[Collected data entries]
****************************************

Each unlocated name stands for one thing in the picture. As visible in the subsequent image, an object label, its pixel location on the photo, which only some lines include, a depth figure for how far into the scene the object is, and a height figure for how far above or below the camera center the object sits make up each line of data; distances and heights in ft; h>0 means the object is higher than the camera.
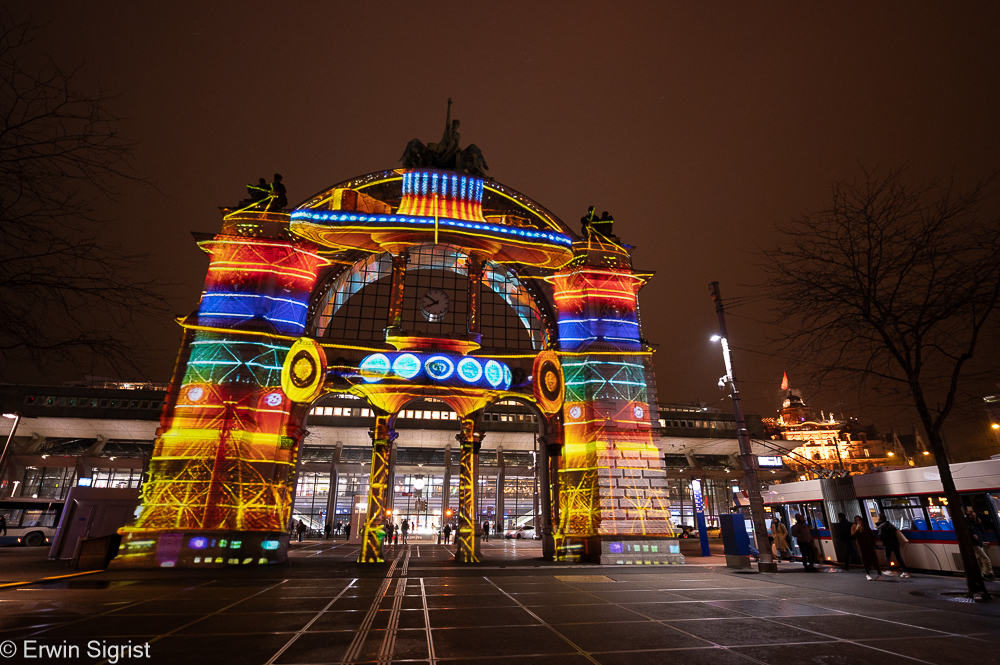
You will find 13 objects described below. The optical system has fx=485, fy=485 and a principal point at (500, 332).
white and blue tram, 48.42 +1.52
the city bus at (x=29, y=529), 120.57 -3.59
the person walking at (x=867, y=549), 49.80 -3.01
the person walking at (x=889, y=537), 52.60 -1.95
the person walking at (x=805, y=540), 56.54 -2.46
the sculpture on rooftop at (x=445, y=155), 88.58 +61.99
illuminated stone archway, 68.13 +21.50
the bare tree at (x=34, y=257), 22.66 +11.75
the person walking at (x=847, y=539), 58.08 -2.35
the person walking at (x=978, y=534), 44.50 -1.42
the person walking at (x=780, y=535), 67.36 -2.25
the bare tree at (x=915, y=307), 38.88 +16.82
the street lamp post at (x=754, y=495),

****************************************

From the records above, return each line where "bare" occurs.

● RESULT OF THE EXERCISE:
the bare tree at (x=34, y=257), 22.66 +11.75
the bare tree at (x=915, y=307), 38.88 +16.82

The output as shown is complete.